======== DOCUMENT SECTION ========

FEATURE ARTICLE, SEPTEMBER 2011
TEXAS MULTIFAMILY ROUNDTABLE: VIEWS FROM THE LENDERS
The following professionals participated: Bud Malone, partner and CEO, Mortgages USA; Mart Martindale, senior director, Berkadia Investment Client Services; Steve McAllister, president, D. Ansley Co.; Jamie Mullin, director, LMI Capital; David Schmidt, agency sales manager, KeyBank Real Estate Capital; and Keith Van Arsdale, president and CEO, BMC Capital.
Texas Real Estate Business: In what markets and for what types of multifamily properties are deals getting done? What are some of the largest multifamily sales that have occured in 2011?

======== DATA TO EXAMINE ========

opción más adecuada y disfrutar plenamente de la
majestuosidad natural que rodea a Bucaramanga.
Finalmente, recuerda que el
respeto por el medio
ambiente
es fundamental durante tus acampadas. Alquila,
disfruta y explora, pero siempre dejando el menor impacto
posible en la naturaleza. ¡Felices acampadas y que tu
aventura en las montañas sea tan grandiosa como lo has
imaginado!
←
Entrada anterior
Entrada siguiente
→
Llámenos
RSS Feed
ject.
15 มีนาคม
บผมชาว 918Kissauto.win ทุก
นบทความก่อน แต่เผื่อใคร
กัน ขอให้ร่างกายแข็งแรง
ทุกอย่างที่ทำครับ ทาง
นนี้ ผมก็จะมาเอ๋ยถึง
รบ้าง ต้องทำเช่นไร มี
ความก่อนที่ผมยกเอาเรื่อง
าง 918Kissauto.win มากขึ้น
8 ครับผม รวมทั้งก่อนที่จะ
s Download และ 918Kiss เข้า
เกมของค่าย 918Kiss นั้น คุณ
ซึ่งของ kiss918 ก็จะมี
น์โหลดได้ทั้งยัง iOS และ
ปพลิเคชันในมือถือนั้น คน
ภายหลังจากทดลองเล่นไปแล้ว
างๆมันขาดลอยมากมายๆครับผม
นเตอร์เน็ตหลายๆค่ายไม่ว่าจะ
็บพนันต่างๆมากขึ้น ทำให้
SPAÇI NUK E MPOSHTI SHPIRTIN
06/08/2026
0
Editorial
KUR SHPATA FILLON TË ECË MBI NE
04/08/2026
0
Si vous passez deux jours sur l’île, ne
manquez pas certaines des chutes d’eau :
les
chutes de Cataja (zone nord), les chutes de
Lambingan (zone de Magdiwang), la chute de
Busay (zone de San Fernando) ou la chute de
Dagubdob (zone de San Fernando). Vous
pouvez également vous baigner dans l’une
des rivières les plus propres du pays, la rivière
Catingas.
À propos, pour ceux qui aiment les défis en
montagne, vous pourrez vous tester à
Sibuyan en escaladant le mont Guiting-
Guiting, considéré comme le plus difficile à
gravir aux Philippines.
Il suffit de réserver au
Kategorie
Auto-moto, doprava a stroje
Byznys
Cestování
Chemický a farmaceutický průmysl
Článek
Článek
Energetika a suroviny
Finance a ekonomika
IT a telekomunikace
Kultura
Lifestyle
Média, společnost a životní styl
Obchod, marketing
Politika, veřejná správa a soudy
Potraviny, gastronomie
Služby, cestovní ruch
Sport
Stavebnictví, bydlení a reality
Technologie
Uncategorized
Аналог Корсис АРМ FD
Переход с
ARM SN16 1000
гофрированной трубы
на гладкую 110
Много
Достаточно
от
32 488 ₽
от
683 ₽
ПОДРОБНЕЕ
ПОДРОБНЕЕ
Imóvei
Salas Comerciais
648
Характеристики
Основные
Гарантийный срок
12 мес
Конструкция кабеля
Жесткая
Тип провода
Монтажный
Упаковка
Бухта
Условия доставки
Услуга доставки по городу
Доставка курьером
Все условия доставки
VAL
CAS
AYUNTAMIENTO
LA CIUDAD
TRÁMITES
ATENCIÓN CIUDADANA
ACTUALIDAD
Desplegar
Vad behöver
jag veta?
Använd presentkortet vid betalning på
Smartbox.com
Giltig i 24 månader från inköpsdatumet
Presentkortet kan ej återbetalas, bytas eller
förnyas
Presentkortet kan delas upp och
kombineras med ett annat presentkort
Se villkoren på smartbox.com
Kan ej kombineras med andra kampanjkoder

========

INSTRUCTION:
Who are all the participants listed in the Texas multifamily roundtable article?

OUTPUT OF THE TASK:
Bud Malone, Mart Martindale, Steve McAllister, Jamie Mullin, David Schmidt and Keith Van Arsdale.